- **Explore the material**
• a. Check each statement against the Conversation Modes page below and answer yes or no, quoting the words from the page that decide it. (i) STS Mode is described as a unified pipeline built for ultra-low latency. (ii) In STT Mode, the large language model is Gemini 2.5 Flash. (iii) STT Mode has a typical response time under 500 milliseconds.
• b. Extend the Conversation Modes page below, picking up after its final bullet on provider mixing.

- **Excerpt to read**
>>>>>

> ## Documentation Index
> Fetch the complete documentation index at: https://docs.conversimple.com/llms.txt
> Use this file to discover all available pages before exploring further.

# Conversation Modes

> Understanding STT and STS conversation modes and when to use each.

## Overview

Conversimple supports two conversation modes, each optimized for different use cases:

1. **STT Mode** (Speech-to-Text → LLM → Text-to-Speech): Traditional pipeline with maximum flexibility
2. **STS Mode** (Speech-to-Speech): Unified pipeline for ultra-low latency

## STT Mode: Maximum Flexibility

### Architecture

```
User Speech
    ↓
Speech-to-Text Service (Gemini Live STT)
    ↓ Transcription
Large Language Model (Gemini 2.5 Pro)
    ↓ Generated Text Response
Text-to-Speech Service (Gemini TTS)
    ↓ Audio Output
User Speaker
```

### When to Use STT Mode

<CardGroup cols={2}>
  <Card title="Custom LLM Logic" icon="code">
    Need to customize LLM behavior, prompts, or temperature settings
  </Card>

  <Card title="Multi-Provider" icon="plug">
    Want to use different providers for STT, LLM, and TTS
  </Card>

  <Card title="Processing Pipeline" icon="filter">
    Need to process or transform text between stages
  </Card>

  <Card title="Advanced Control" icon="sliders">
    Require fine-grained control over each stage
  </Card>
</CardGroup>

### Characteristics

**Latency:** Under 1 second typical response time

**Flexibility:** Very High

* Separate configuration for each service
* Custom prompt engineering
* Text transformation between stages
* Provider mixing (e.g., Deepgram STT + OpenAI LLM + ElevenLabs TTS)

<<<<<

- **Records provided**
>>>>>

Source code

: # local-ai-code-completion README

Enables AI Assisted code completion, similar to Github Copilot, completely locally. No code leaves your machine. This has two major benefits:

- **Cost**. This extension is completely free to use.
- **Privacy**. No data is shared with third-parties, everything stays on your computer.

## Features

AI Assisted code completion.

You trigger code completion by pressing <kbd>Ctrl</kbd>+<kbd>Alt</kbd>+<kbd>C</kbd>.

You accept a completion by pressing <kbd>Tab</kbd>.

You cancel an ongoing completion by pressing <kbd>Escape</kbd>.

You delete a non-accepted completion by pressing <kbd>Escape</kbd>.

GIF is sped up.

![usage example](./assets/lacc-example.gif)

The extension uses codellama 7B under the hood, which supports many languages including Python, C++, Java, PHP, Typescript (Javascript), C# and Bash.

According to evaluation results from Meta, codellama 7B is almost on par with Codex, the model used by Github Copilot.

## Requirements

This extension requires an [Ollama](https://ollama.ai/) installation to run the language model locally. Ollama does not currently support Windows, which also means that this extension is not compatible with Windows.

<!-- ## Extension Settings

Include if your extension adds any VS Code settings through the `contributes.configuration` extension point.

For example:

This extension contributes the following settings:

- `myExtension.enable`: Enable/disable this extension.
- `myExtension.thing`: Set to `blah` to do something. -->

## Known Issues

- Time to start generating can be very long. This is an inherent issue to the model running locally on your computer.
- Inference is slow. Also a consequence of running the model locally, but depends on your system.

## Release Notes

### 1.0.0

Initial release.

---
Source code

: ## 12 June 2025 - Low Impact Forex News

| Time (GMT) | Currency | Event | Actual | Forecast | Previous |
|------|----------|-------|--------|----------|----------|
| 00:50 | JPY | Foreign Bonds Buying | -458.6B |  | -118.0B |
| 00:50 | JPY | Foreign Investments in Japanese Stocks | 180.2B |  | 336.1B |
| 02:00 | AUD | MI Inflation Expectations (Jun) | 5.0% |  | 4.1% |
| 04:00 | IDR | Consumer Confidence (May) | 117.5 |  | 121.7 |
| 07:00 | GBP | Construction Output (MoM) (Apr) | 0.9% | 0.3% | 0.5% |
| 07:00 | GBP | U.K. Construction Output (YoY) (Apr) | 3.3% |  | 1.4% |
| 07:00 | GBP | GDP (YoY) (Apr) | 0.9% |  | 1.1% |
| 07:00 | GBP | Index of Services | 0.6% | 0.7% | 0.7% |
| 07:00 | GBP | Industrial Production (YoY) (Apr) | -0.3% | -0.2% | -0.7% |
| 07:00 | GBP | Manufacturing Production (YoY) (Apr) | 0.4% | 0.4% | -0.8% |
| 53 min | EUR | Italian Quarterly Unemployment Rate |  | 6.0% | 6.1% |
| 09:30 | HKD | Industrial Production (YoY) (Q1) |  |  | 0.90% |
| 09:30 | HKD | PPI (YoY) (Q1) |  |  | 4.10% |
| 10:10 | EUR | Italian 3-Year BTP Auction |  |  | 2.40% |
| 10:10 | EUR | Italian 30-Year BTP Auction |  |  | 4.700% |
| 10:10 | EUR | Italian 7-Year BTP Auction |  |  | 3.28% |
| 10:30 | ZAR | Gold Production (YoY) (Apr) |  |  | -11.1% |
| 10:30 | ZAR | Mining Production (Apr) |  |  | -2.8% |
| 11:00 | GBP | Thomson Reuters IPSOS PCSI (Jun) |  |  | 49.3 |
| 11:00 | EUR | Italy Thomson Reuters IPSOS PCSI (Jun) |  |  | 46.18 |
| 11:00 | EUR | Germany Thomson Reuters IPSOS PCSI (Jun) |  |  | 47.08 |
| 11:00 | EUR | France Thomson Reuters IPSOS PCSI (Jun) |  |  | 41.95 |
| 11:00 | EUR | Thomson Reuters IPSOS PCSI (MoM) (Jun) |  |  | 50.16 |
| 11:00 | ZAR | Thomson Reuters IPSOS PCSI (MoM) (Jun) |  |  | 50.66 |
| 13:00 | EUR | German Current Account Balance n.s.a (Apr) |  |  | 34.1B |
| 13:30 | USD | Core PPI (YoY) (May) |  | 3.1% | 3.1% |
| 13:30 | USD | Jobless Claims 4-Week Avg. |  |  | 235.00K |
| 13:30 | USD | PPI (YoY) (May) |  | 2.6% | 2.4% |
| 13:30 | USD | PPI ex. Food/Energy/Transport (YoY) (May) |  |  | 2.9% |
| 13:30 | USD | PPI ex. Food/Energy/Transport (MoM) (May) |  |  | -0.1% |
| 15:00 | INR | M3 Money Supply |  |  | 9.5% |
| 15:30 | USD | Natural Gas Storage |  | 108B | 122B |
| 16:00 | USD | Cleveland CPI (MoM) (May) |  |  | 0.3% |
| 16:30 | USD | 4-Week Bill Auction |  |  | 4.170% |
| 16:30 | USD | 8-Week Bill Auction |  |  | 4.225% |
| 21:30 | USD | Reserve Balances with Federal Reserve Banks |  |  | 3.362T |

<<<<<

- **Your written answers**
• a.
(i) Yes: "Unified pipeline for ultra-low latency"
(ii) No: "Large Language Model (Gemini 2.5 Pro)"
(iii) No: "Under 1 second typical response time"

• b.
**Use Cases:**

* Complex conversation logic
* Custom LLM prompting strategies
* Multi-language support with specific providers
* Advanced text processing requirements

### Example: STT Mode Configuration

```python theme={null}
from conversimple import ConversimpleAgent, tool

class CustomAgent(ConversimpleAgent):
    """Agent using STT mode for maximum flexibility"""

    def __init__(self, **kwargs):
        super().__init__(
            mode="stt",  # Explicit STT mode
            stt_provider="gemini_live",
            llm_provider="gemini_pro",
            llm_config={
                "temperature": 0.7,
                "system_instruction": "You are a helpful assistant..."
            },
            tts_provider="gemini_live",
            **kwargs
        )

    @tool("Get customer information")
    def get_customer(self, customer_id: str) -> dict:
        return {"name": "John", "tier": "premium"}
```

## STS Mode: Ultra-Low Latency

### Architecture

```
User Speech
    ↓
Gemini Live STS Service
    ↓ Complete Speech-to-Speech Processing
User Speaker
```

### When to Use STS Mode

<CardGroup cols={2}>
  <Card title="Ultra-Low Latency" icon="bolt">
    Need the fastest possible response times
  </Card>

  <Card title="Natural Flow" icon="comments">
    Want the most natural conversation dynamics
  </Card>

  <Card title="Simplified Stack" icon="layer-group">
    Prefer fewer moving parts and dependencies
  </Card>

  <Card title="Gemini Optimized" icon="sparkles">
    Leverage Gemini's native speech-to-speech capabilities
  </Card>
</CardGroup>

### Characteristics

**Latency:** Ultra-low, typically under 600ms

* Single unified service for fastest response
* Approximately 2x faster than STT mode
* Better interruption handling

**Flexibility:** Moderate

* Single provider (currently Gemini Live)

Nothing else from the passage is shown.